Outrossim, o procedimento de recuperação judicial, nada obstante ter sido introduzido com o objetivo de sanar a situação de crise econômica pelo devedor, possibilitando a preservação da atividade empresarial, demonstrou-se como uma ferramenta insuficiente para a obtenção de crédito no mercado pelas empresas em crise. Nesse sentido, apesar de ter o favor legal deferido, muitas empresas não conseguem sequer suportar os custos para tocar o procedimento até a concessão da recuperação judicial, tendo inúmeras dificuldades em manter até mesmo as linhas de crédito já existentes.
A falta de regras específicas para a obtenção de crédito por empresas em situação de crise, seja na Lei nº 11.101, de 9 de fevereiro de 2005, seja em outros diplomas legislativos, faz com que as instituições financeiras sejam compelidas a evitar o financiamento de empresas em recuperação judicial, diante das regras cogentes de aprovisionamento de créditos em razão de riscos de inadimplência.
Essa mesma situação de aprovisionamento obrigatório também é aplicada para os contratos bancários de execução continuada de crédito já concedido, situação que também dificulta a manutenção desses pactos pelas instituições financeiras em procedimentos de recuperação judicial.
Poucas normas regulamentares dispõem sobre a concessão ou a manutenção de crédito para empresas em recuperação judicial, mesmo que de forma indireta, sendo o assunto geralmente tratado em regulamentações específicas do Conselho Monetário Nacional (CMN) e do Banco Central do Brasil (BCB). Todavia, nenhuma é mais criticada pela doutrina especializada do que a Resolução CMN nº 2.682, de 22 de dezembro de 1999, haja vista que referida norma determina o aprovisionamento obrigatório de 100% dos valores fornecidos às empresas em recuperação judicial, mesmo que o contrato não esteja vencido ou inadimplido pelo beneficiado.

+-------+

# [Exercício proposto A]
Segundo o trecho sobre crédito a empresas em recuperação judicial, qual norma é a mais criticada pela doutrina especializada?
# [Exercício proposto B]
Retome o trecho sobre crédito a empresas em recuperação judicial e dê continuidade a ele a partir da última frase apresentada.

Linhas do conjunto de dados:

+-------+

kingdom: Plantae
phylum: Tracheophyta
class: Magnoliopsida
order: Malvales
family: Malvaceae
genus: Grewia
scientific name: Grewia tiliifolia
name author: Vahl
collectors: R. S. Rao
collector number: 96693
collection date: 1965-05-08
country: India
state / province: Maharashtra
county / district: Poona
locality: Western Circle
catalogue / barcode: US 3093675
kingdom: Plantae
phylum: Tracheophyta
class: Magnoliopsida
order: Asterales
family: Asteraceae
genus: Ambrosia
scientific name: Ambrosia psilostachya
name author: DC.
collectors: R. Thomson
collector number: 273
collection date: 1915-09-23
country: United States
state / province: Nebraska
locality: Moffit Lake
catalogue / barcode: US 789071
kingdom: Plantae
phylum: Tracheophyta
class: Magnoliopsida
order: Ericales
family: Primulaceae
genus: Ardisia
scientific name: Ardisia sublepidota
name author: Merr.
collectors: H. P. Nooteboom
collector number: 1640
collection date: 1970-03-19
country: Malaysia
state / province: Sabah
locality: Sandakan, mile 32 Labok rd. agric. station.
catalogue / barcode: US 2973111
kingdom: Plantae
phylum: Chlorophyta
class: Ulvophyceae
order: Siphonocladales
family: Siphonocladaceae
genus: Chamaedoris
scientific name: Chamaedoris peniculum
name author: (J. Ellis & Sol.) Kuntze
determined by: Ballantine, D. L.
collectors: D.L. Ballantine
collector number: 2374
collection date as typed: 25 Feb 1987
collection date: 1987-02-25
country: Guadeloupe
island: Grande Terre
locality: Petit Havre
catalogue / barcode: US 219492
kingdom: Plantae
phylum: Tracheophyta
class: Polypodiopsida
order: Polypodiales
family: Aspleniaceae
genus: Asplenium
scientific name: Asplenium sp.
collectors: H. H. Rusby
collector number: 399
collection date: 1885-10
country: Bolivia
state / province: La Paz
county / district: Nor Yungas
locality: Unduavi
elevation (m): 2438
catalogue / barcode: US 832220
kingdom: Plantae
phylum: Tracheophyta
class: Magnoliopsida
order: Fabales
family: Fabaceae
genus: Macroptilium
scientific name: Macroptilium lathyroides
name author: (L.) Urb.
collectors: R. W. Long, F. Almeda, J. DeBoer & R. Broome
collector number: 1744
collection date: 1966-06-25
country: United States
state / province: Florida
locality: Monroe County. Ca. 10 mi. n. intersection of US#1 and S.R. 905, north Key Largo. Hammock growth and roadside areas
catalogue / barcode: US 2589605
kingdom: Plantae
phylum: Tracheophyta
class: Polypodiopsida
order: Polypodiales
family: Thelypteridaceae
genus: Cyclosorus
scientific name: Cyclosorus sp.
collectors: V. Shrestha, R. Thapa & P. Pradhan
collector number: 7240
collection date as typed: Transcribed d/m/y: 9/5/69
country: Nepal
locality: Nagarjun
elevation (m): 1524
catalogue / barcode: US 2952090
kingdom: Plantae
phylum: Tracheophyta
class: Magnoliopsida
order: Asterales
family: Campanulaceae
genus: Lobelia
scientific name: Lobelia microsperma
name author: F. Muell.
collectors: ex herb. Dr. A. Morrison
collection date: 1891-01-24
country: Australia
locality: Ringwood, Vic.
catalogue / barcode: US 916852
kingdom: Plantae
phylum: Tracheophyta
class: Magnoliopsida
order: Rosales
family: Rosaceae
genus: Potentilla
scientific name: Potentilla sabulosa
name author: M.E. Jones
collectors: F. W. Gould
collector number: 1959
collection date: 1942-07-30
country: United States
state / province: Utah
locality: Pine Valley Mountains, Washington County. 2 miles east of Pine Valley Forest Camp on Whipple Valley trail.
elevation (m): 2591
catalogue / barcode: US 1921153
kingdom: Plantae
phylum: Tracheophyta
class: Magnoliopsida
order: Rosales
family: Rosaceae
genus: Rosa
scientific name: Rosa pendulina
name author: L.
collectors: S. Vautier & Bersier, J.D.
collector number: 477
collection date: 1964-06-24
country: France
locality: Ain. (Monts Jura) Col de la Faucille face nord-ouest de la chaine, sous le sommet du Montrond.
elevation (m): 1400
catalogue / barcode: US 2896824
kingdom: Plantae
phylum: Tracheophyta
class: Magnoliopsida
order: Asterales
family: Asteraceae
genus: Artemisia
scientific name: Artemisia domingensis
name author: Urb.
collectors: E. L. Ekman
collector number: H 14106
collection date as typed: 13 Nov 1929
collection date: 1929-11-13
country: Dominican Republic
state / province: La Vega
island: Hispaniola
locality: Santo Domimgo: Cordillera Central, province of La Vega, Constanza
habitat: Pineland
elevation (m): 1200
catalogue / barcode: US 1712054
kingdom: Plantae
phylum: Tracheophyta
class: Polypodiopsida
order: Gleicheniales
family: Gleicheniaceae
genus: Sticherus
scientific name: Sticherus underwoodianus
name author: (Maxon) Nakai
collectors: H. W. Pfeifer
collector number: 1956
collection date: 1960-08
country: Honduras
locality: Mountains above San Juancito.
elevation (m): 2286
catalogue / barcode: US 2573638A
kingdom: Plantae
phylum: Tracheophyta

+-------+

# [Resposta escrita A]
A Resolução CMN nº 2.682, de 22 de dezembro de 1999.

# [Resposta escrita B]
Com efeito, mesmo nos contratos onde há a execução continuada pela empresa e pela instituição financeira, a última é obrigada a realizar o aprovisionamento dos valores em caso de deferimento ou concessão de recuperação judicial, situação que torna a execução da avença cara e complexa. Logo, sobressai-se como alternativa mais eficiente e viável para instituições financeiras a interrupção do contrato, uma vez que representa medida que proporcionará a redução de custos de transação, de oportunidade e de agência.
Obviamente que, nestas situações, a empresa em crise é quem efetivamente sofre com a interrupção de crédito por instituições financeiras. Todavia, ainda para os casos em que a empresa dependa exclusivamente de fornecedores que não se enquadram no seguimento de instituições financeiras, a situação não é diferente. Isso porque não há grandes benefícios legais para que fornecedores e demais agentes econômicos mantenham a concessão de condições mais favoráveis para empresas em recuperação judicial. Nem mesmo o benefício legal previsto no artigo 67, caput e parágrafo único, da Lei nº 11.101, de 9 de fevereiro de 2005, fez com que essa classe superasse a extrema aversão ao risco de inadimplemento decorrente das empresas submersas em procedimento de recuperação judicial.
Todos os problemas ora relacionados interferem diretamente no fluxo financeiro mais sensível de uma empresa em recuperação. Obviamente que, nesse panorama, está inserida a execução de contratos bancários que têm como objeto o financiamento “continuado” de empresas em recuperação, haja vista que esses contratos interferem diretamente na liquidez do caixa da empresa, sendo muito utilizados e necessários para o adimplemento de obrigações do passivo circulante de curto prazo.
Nesse cenário se encontra a execução dos contratos de desconto bancário, uma vez que se trata de instrumento muito utilizado para a antecipação de recebíveis pelas empresas em recuperação judicial. Outrossim, a suspensão da execução desse contrato por instituições financeiras causa diversos transtornos para as empresas, podendo, inclusive, levá-las a uma situação insuperável de insolvabilidade, com a consequente decretação de sua falência.
Em muitos casos, as empresas dependem apenas da antecipação de recebíveis para a manutenção não só do cumprimento de obrigações cotidianas, mas também para a continuidade do próprio procedimento de recuperação judicial. Em razão disso, não é possível ignorar que a interrupção ou suspensão dos contratos de desconto bancário, aliados à dificuldade de obtenção de novas linhas de crédito, podem levar à falência prematura de empresas que, embora estejam em crise, ainda possuem condições de se reestruturar.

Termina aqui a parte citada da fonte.